---------- Extrait du document ----------

Oui, tu es le conculcateur des peuples, le dominateur des trônes, et les hommes sont devant toi comme les grains de sable que soulève le vent du sud.

T. Gautier, Le Roman de la momie,1858, p. 327

En somme, tout ce qu’un écrivain digne de ce nom se doit de ne pas être !

*

Parfois un écrivain déroge, laissant, las de solitude, sa voix se mêler à la foule. Qu’il crie avec les seins s’il veut – tant qu’il peut – s’il le fait par fatigue, par dégoût de lui-même, il n’est en lui que du poison, mais il communique aux autres ce poison : peur de la liberté, besoin de servitude ! Sa vraie tâche est à l’opposé : s’il révèle à la solitude de tous une part intangible que personne jamais n’asservira. Un seul but politique répond à son essence : l’écrivain ne peut qu’engager dans la lutte pour la liberté, annonçant cette part libre de nous-mêmes, que ne peuvent définir des formules, mais seulement l’émotion et la poésie des œuvres déchirantes. Davantage que lutter pour elle, il lui faut user de liberté, incarner tout au moins la liberté dans ce qu’il dit.

Georges Bataille, La littérature est-elle utile ? Combat, 1944

Je ne saurais mieux dire.

Aucun programme ne se manifeste dans cette prise de position à la fois radicale et nuancée, alors que la guerre fait encore rage, qu’il nous faudra bientôt prendre conscience de l’ampleur des dévastations dans une Europe qui s’est détruite de s’entredéchirer et de l’indicible de la Shoah révélée à celles et ceux qui veulent voir, ce terme de catastrophe en hébreu, n’existant pas encore.

Un présent qui nous dure, d’où ce présent historique. Comment écrire après Auschwitz fut et demeure la question des questions en Europe.

---------- Entrées de données ----------

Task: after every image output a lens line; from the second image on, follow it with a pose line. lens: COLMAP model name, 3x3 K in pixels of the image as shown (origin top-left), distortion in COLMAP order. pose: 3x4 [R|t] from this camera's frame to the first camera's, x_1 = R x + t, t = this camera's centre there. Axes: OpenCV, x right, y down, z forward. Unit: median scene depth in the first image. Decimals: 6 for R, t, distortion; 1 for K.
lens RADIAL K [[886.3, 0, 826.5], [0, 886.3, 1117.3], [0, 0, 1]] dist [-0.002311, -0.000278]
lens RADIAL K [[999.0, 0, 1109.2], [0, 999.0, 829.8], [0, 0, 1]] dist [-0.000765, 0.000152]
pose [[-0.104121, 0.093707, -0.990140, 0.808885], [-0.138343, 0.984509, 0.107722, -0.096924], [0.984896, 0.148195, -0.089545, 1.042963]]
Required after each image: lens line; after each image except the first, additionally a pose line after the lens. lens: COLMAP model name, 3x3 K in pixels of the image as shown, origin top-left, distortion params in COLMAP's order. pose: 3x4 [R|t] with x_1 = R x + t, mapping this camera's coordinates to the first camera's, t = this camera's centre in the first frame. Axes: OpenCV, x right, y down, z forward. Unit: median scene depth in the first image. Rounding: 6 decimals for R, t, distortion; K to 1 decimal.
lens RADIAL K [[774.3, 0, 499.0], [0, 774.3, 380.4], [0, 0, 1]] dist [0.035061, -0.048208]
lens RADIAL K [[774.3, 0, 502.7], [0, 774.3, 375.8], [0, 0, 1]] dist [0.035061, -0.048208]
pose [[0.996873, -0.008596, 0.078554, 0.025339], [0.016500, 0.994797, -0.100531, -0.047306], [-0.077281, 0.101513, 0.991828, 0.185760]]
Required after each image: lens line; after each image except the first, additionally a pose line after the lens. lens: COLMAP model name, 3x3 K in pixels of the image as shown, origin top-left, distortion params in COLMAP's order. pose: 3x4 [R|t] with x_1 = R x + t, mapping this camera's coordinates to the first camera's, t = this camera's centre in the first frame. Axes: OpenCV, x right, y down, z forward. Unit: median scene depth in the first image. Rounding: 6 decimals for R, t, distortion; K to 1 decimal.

----------

→ **Série d'exercices**
1 > Dans l'extrait consacré à l'écrivain et à la liberté, recopiez le passage commençant par "Je ne saurais" et se terminant par "n’existant pas encore.", en substituant "conflit" à "guerre".
2 > Ressaisissez à l'identique les lignes des enregistrements, en commençant au tout début de ceux-ci et en terminant par la ligne qui contient "0.148195, -0.089545, 1.042963]]", celle-ci comprise.

→ **Corrigé de l'exercice**
1 >
Je ne saurais mieux dire.

Aucun programme ne se manifeste dans cette prise de position à la fois radicale et nuancée, alors que la conflit fait encore rage, qu’il nous faudra bientôt prendre conscience de l’ampleur des dévastations dans une Europe qui s’est détruite de s’entredéchirer et de l’indicible de la Shoah révélée à celles et ceux qui veulent voir, ce terme de catastrophe en hébreu, n’existant pas encore.

2 >
Task: after every image output a lens line; from the second image on, follow it with a pose line. lens: COLMAP model name, 3x3 K in pixels of the image as shown (origin top-left), distortion in COLMAP order. pose: 3x4 [R|t] from this camera's frame to the first camera's, x_1 = R x + t, t = this camera's centre there. Axes: OpenCV, x right, y down, z forward. Unit: median scene depth in the first image. Decimals: 6 for R, t, distortion; 1 for K.
lens RADIAL K [[886.3, 0, 826.5], [0, 886.3, 1117.3], [0, 0, 1]] dist [-0.002311, -0.000278]
lens RADIAL K [[999.0, 0, 1109.2], [0, 999.0, 829.8], [0, 0, 1]] dist [-0.000765, 0.000152]
pose [[-0.104121, 0.093707, -0.990140, 0.808885], [-0.138343, 0.984509, 0.107722, -0.096924], [0.984896, 0.148195, -0.089545, 1.042963]]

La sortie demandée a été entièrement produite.